I would not address my Mom nor Dad this way, but I am not surprised. Nothing unusual.


----------



## majlo

I would not address my parents this way either, but I disagree that it's nothing unusual. To my it's highly unusual. There must've been some contextual thing. Really hard to say precisely.


----------



## Faycelina

I'd say that more usual would be if a parent calls a child this way. Not so strange. But I've never heard anyone calling his/her parents this way...


----------



## arturolczykowski

It would be quite normal if he said "Pa, kochani", but addressing them separately as "kochanie" I find quite strange.



> I'd say that more usual would be if a parent calls a child this way.


I second that. My Mum always calls me this way... and I'm forty ;-)


----------



## Megiera

Hello All,

Poles find it a bit strange - but I would say that it is a cultural difference - Poles are usually rather closed people and they do not use (again: _usually)_ strong words to express good feelings, but if your friend is more open - it is not very strange to call "kochanie" to his mother.

I would say it is similar in English: it is more usual to parents calling children "honey" and less usual the other way round, but it does happen and it is not so strange.


----------



## Tennis

Dziekjue za all the answers. Very appreciated. Maybe he did say "Pa kochani" as arturolczykowski  suggested and I misheard. But btw what is the difference between "kochanie" and "kochani"?


----------



## majlo

_Kochanie _means "darling/sweetheart", while _kochani _"my beloved ones".


----------



## Tsume0

Tennis said:


> no doubt we love our parents but I was quite surprised to heard a Polish friend of mine call his parents "kochanie". And I thought "kochanie" is only used between two lovers. Is this the case in Polish or did I hear it wrong? He said something to his father then to his mother like "Pa, kochanie".



"kochanie" is only used between two lovers !
To say "kochanie" to a parent in Poland is very... abnormal.


----------



## BarraRaBarra

Tsume0 said:


> "kochanie" is only used between two lovers !

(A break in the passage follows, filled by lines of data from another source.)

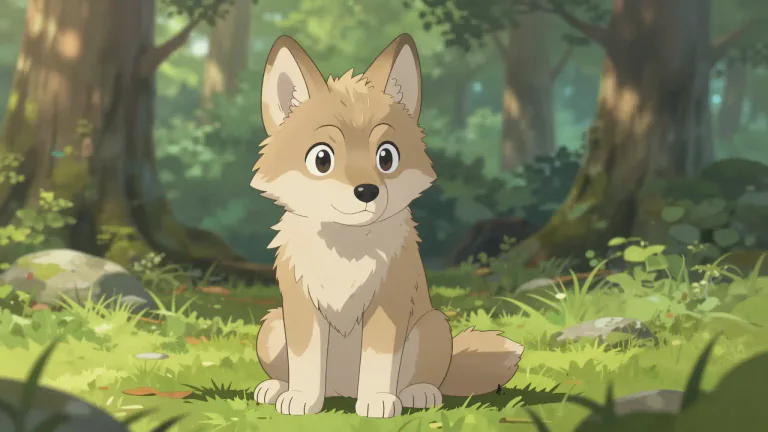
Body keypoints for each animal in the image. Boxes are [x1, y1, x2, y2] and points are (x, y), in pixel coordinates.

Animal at [250, 33, 524, 418]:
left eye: (386, 156)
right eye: (322, 159)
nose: (367, 191)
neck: (345, 248)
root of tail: (342, 392)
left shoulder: (388, 304)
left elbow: (379, 361)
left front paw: (379, 401)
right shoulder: (302, 306)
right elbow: (304, 360)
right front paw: (301, 399)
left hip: (434, 325)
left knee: (423, 379)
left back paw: (417, 393)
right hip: (273, 324)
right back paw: (277, 388)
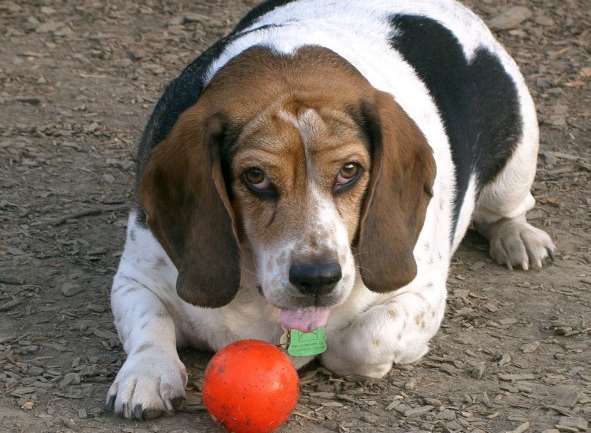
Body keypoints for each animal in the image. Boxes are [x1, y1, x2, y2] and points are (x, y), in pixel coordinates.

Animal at [106, 0, 556, 418]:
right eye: (255, 177)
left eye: (349, 171)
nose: (317, 278)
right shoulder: (136, 278)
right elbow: (151, 324)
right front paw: (146, 375)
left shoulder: (422, 294)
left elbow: (360, 339)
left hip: (516, 161)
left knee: (508, 209)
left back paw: (519, 238)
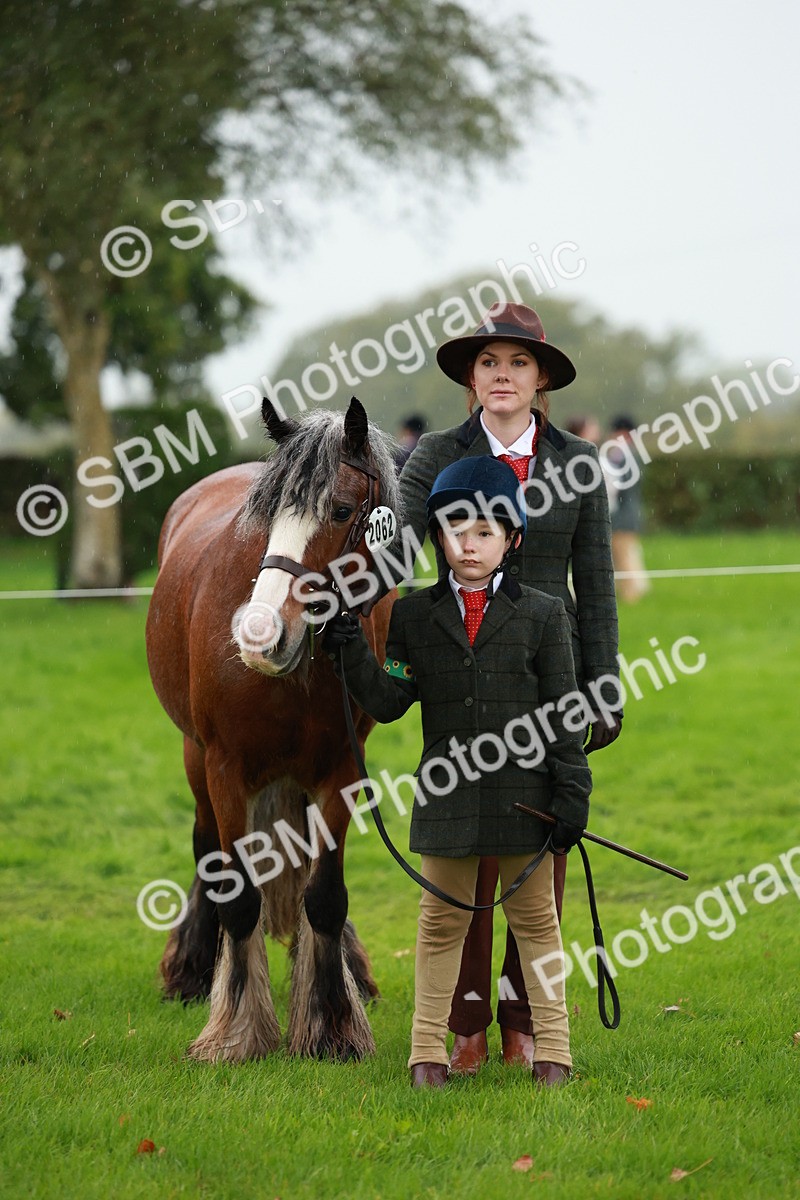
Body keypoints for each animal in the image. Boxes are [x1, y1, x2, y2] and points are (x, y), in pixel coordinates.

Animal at [145, 396, 401, 1062]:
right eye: (265, 517)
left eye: (341, 510)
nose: (260, 636)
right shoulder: (224, 767)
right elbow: (239, 898)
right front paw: (236, 1031)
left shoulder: (342, 769)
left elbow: (325, 896)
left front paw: (332, 1023)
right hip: (194, 759)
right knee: (208, 851)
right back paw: (193, 969)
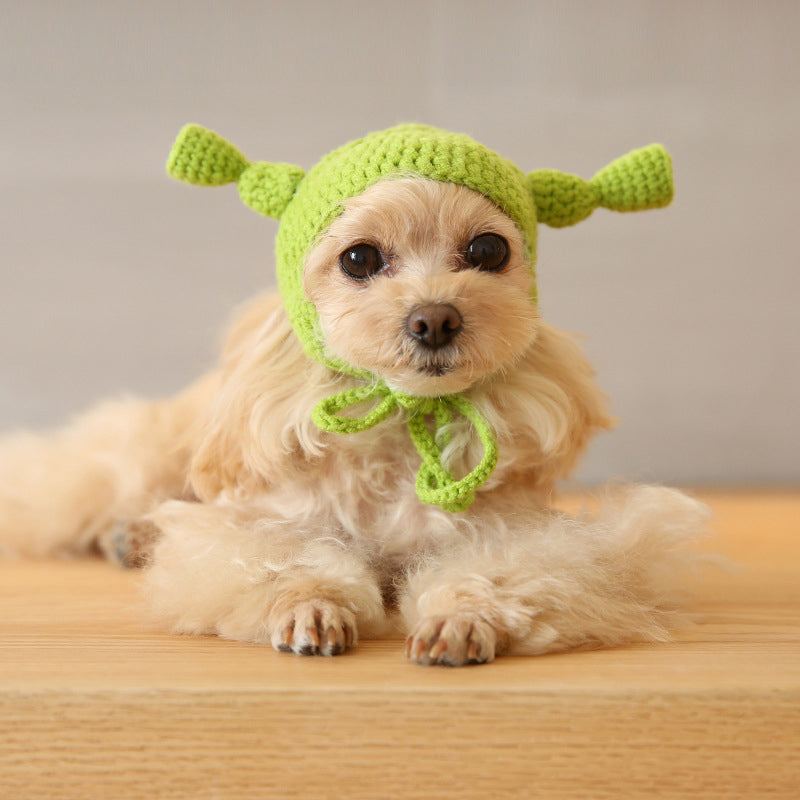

What about Mom calling her baby "kochanie ty moje"?


----------



## majlo

What about hundreds of situations in which _kochanie_ is used in jest between non-lovers?


----------



## eurolaska

I might add this one bit: you can think of it in the way that it is an affectionate word but not necessarily JUST used between lovers. In English for example a teenage girl might say "Bye, babe" to her friend that's a girl, when babe is usually used between say, boyfriends and girlfriends or whatnot. In polish furthermore, I frequently call my friends "kochanie" casually as a term of endearment. On another note, going with what you said you thought you heard, I have also called my mother "kochanie" but that is because we have that type of friendly relationship so it's normal. But usually, I don't hear kochanie used towards parents often.


----------